Tapi timpukan dari “oknum massa” ini semakin kencang dan intensif. Salah seorang wartawan bahkan sempat terkena lemparan botol hingga berdarah wajahnya. Lemparan itu berasal dari arah massa yang membawa bendera sejumlah organisasi tertentu.
Seruan siap siaga sudah diteriakkan komandannya. Para wartawan disuruh mundur. Saat “kericuhan kecil” ini menjadi-jadi, awak media ini dihubungi koordinator peliputan (korlip) melalui sambungan telepon.
Korlip Kelompok Media Hidayatullah (KMH) yang bermarkas sementara tak jauh dari Istiqlal melakukan perubahan posisi para wartawan.
Pemandangan Kontras
Menariknya, sejak siang, di depan Istana ini terhidang pemandangan kontras.
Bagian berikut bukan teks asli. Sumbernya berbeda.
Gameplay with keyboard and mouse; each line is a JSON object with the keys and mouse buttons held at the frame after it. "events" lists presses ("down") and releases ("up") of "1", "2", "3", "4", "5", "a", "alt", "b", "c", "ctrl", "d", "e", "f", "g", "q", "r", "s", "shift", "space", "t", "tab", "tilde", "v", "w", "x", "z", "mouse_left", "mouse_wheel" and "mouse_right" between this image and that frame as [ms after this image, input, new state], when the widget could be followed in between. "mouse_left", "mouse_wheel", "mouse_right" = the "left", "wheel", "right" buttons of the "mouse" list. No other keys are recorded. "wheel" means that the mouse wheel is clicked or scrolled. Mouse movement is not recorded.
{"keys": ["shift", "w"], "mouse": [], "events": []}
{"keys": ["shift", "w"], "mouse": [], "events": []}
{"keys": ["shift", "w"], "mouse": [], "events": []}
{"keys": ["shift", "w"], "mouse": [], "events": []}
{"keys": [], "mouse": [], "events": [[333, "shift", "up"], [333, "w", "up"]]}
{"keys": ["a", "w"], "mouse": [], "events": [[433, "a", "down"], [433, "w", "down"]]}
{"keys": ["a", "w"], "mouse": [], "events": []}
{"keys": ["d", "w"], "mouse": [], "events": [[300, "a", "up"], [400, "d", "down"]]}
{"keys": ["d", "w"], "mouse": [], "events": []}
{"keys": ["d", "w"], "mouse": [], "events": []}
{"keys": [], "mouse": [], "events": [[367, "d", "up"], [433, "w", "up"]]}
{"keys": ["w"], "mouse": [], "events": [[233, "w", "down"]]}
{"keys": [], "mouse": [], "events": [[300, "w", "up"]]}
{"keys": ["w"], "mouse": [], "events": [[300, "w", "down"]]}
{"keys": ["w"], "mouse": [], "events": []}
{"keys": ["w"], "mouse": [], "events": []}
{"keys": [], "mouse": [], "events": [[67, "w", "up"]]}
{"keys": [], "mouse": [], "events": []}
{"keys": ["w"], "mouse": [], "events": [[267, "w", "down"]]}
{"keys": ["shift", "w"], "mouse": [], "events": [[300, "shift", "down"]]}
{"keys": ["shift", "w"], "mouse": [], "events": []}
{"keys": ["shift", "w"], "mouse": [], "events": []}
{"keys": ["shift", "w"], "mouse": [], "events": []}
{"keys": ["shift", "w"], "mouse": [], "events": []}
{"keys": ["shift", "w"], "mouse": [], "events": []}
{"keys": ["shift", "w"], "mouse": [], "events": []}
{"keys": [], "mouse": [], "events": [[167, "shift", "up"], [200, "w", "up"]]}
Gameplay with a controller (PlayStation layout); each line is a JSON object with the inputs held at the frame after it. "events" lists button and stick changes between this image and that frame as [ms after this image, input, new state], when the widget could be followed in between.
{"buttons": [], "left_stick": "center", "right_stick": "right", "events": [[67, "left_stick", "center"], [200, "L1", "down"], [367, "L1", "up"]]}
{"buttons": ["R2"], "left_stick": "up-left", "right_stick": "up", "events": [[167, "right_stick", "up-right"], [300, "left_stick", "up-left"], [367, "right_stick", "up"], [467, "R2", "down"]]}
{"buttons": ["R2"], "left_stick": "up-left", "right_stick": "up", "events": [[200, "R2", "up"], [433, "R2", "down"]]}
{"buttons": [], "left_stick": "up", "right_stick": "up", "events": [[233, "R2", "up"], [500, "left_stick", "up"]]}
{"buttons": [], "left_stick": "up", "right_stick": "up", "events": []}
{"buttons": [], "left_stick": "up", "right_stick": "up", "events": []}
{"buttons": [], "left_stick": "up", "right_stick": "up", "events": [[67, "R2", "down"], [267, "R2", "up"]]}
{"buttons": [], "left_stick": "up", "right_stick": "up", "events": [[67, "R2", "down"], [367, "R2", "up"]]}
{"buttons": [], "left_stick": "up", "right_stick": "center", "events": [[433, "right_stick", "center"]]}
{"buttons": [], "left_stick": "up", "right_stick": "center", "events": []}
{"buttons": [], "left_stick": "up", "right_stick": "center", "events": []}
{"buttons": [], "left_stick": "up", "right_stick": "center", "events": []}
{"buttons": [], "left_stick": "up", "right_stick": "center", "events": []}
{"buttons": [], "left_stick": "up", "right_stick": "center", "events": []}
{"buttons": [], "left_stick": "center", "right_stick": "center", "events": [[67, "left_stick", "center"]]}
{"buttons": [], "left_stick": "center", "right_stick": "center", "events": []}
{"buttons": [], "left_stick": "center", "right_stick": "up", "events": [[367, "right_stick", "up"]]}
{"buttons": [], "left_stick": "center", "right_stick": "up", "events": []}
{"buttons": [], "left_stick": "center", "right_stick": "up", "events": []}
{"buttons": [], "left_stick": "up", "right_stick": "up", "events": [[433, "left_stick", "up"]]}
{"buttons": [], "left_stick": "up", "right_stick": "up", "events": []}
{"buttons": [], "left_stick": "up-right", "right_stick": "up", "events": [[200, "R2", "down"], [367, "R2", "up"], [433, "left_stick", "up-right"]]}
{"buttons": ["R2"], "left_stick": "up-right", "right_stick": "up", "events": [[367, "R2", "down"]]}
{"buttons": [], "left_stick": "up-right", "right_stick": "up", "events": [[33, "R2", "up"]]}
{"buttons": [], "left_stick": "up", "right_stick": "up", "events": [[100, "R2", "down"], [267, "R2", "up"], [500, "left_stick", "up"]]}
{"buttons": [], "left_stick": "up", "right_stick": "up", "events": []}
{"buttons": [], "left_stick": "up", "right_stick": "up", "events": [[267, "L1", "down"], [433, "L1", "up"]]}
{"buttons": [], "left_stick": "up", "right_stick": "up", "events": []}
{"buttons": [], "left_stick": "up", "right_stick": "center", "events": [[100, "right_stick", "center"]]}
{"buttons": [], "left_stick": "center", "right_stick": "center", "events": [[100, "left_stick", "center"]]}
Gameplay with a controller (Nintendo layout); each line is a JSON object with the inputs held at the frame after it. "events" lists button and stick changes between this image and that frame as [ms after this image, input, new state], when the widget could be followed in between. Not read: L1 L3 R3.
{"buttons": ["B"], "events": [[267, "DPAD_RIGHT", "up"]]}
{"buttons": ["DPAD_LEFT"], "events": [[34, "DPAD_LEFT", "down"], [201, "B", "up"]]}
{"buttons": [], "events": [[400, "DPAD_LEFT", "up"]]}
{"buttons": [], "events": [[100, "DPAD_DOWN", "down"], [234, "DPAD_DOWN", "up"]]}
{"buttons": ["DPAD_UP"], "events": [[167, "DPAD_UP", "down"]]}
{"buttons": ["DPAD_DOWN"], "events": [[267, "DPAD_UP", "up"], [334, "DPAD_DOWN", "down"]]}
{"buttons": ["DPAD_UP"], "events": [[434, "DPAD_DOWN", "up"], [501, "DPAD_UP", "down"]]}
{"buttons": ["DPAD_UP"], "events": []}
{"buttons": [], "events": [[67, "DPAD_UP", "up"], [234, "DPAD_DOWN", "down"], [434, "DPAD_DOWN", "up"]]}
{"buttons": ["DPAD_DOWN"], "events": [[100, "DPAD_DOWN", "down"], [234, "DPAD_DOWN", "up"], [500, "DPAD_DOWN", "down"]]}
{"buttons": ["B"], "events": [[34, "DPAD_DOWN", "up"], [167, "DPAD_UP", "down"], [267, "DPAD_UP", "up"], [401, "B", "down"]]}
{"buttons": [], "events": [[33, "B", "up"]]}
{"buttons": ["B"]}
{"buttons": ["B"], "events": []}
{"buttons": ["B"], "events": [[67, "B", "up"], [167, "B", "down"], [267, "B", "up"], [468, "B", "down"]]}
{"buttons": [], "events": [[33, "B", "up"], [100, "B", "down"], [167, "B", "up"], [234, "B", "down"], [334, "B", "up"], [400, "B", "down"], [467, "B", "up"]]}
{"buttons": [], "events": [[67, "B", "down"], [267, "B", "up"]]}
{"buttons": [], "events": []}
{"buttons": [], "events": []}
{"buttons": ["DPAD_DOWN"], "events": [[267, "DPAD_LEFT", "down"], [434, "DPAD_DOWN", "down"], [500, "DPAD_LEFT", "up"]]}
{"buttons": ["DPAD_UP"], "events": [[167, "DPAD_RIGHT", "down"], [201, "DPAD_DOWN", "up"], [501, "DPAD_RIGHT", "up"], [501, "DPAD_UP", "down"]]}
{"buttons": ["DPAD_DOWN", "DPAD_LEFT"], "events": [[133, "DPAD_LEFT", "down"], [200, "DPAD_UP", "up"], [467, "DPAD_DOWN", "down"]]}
Ada dua jalur di Jl Raya Medan Merdeka Barat. Di jalur timur, massa tampak tenang-tenang saja.
Para polisi yang menjaga di depan massa ini bahkan meletakkan tameng-tameng mereka ke lantai. Barikadenya pun cuma sebaris. Antara massa dengan petugas pun tampak saling berkomunikasi santai.
Kondisi sebaliknya di jalur barat. Massa terlihat nyaris tak terkendali. Para polisi harus memasang 3 lapis barikade dengan alat pengamanan dalam posisi siaga. Di daerah massa inilah beberapa kericuhan kecil terjadi.
Dalam perjalanan ke kawasan Juanda, saat berada di dekat gedung PPI (barat Istana), awak media ini mendengar suara letusan dan sirine ambulans yang meraung-raung. Malam itu, kericuhan usai Aksi Damai 411 pun pecah!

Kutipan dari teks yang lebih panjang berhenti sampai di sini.